Try it = Repeat exactly, and only, the lines of the entries below from the one with "578 287 2.87" through the one with "59 233 3635", both ends included.

BEGIN Input material

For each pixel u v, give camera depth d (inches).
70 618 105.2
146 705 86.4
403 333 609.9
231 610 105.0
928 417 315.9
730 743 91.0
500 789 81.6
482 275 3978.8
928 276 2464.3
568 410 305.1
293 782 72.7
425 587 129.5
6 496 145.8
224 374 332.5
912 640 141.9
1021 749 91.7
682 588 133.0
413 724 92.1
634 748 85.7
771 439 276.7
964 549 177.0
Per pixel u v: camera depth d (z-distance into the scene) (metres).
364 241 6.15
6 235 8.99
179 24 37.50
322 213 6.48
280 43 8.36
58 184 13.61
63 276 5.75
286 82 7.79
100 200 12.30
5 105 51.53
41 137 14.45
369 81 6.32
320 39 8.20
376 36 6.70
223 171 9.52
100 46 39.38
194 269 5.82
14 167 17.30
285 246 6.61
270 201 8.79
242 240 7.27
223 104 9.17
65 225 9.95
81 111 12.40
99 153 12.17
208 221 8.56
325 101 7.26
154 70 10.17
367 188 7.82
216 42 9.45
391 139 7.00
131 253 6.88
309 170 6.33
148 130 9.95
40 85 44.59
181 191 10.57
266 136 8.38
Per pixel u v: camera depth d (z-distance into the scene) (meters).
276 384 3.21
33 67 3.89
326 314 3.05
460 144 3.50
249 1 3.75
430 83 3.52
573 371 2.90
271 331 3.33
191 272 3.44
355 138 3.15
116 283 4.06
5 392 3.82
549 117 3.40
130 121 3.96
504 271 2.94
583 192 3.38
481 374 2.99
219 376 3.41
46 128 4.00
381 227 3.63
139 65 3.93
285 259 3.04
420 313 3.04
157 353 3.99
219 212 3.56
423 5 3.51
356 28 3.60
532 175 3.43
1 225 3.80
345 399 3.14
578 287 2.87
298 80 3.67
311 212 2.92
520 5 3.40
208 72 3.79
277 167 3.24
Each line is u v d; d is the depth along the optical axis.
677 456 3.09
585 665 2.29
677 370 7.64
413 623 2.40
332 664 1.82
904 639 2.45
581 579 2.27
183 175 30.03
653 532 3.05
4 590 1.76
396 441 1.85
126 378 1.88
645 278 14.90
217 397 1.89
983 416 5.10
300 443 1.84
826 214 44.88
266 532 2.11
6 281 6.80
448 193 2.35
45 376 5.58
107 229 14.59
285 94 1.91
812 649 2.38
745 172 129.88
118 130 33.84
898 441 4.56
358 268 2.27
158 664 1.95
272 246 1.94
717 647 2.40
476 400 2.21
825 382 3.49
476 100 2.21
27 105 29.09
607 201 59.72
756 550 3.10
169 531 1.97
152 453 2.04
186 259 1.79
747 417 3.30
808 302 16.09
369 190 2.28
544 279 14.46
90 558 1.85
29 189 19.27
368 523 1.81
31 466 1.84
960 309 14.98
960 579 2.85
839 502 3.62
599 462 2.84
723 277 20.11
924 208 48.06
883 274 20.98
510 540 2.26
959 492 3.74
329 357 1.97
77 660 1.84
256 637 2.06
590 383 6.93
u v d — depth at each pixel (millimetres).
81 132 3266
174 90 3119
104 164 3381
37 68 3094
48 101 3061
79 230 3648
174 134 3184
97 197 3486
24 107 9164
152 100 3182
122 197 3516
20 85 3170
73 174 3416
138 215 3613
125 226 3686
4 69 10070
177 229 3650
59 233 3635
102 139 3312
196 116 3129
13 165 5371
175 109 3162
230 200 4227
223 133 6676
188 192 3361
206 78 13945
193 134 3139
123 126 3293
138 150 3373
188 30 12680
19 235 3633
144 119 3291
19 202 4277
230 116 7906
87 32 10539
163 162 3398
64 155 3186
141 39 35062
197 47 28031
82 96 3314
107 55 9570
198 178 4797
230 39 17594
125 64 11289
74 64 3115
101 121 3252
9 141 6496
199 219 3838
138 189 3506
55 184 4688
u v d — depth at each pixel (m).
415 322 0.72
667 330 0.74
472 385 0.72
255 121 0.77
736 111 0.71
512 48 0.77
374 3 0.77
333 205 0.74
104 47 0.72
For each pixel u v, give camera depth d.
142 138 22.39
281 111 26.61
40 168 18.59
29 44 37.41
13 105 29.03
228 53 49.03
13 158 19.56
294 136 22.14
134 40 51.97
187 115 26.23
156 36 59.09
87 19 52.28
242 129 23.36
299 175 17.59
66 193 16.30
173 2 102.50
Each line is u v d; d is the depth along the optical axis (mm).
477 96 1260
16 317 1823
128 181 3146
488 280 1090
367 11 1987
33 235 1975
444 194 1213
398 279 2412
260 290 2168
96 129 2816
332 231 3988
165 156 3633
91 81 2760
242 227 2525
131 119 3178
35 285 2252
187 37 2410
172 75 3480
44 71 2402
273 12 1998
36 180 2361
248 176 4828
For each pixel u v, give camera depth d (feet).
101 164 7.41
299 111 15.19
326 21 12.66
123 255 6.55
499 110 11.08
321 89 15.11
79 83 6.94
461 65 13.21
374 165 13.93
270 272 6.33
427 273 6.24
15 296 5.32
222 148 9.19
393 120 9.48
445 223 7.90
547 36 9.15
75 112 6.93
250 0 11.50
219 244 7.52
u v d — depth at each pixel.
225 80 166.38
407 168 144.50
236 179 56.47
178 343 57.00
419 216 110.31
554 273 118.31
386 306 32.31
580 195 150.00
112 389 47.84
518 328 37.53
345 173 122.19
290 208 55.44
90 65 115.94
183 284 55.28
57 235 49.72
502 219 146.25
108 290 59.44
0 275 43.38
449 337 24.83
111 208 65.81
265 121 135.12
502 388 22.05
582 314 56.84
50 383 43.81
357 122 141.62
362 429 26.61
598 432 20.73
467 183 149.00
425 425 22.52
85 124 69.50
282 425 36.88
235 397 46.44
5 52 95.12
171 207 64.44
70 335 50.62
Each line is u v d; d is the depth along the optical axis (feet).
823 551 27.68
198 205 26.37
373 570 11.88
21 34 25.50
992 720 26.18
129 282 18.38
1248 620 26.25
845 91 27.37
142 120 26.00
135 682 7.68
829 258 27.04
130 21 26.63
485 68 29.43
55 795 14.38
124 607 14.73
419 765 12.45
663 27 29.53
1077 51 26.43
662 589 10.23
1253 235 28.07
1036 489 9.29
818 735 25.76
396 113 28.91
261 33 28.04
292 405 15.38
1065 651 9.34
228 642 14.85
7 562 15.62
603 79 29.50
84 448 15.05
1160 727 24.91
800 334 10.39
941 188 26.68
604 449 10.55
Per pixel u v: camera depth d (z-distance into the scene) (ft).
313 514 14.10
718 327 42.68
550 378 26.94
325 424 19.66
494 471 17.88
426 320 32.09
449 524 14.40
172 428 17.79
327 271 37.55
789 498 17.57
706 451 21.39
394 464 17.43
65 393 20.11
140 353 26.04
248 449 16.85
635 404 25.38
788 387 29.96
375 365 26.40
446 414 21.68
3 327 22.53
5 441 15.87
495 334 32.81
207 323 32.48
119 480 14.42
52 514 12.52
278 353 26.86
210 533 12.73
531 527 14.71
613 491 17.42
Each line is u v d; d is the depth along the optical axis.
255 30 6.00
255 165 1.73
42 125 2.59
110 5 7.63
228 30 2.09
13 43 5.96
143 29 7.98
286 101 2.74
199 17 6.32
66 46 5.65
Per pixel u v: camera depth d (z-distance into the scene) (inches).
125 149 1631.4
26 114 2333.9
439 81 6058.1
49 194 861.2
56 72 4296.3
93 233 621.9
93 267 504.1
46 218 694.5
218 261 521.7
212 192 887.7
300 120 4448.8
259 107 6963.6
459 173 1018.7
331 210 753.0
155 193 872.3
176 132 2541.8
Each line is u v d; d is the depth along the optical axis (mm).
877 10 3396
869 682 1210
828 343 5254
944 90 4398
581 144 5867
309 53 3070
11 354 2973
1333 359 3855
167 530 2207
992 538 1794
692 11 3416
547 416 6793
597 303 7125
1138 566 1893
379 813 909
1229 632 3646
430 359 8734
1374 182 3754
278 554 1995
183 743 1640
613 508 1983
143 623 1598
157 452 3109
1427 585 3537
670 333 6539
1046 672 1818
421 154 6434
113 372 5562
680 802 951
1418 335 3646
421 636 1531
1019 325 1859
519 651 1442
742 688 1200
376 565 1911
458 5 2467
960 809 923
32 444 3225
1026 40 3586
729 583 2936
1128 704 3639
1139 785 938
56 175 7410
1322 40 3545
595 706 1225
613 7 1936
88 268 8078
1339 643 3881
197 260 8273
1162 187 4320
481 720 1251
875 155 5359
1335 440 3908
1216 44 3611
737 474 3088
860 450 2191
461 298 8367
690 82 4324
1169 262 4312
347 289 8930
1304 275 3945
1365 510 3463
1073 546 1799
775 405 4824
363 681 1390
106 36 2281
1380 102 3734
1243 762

END Input material

Result for this exercise =
578 287 2.87
298 80 3.67
311 212 2.92
520 5 3.40
208 72 3.79
277 167 3.24
Each line is u v d; d is the depth along the optical axis.
677 456 3.09
585 665 2.29
677 370 7.64
413 623 2.40
332 664 1.82
904 639 2.45
581 579 2.27
183 175 30.03
653 532 3.05
4 590 1.76
396 441 1.85
126 378 1.88
645 278 14.90
217 397 1.89
983 416 5.10
300 443 1.84
826 214 44.88
266 532 2.11
6 281 6.80
448 193 2.35
45 376 5.58
107 229 14.59
285 94 1.91
812 649 2.38
745 172 129.88
118 130 33.84
898 441 4.56
358 268 2.27
158 664 1.95
272 246 1.94
717 647 2.40
476 400 2.21
825 382 3.49
476 100 2.21
27 105 29.09
607 201 59.72
756 550 3.10
169 531 1.97
152 453 2.04
186 259 1.79
747 417 3.30
808 302 16.09
369 190 2.28
544 279 14.46
90 558 1.85
29 189 19.27
368 523 1.81
31 466 1.84
960 309 14.98
960 579 2.85
839 502 3.62
599 462 2.84
723 277 20.11
924 208 48.06
883 274 20.98
510 540 2.26
959 492 3.74
329 357 1.97
77 660 1.84
256 637 2.06
590 383 6.93
u v d — depth at each pixel (millimetres).
81 132 3266
174 90 3119
104 164 3381
37 68 3094
48 101 3061
79 230 3648
174 134 3184
97 197 3486
24 107 9164
152 100 3182
122 197 3516
20 85 3170
73 174 3416
138 215 3613
125 226 3686
4 69 10070
177 229 3650
59 233 3635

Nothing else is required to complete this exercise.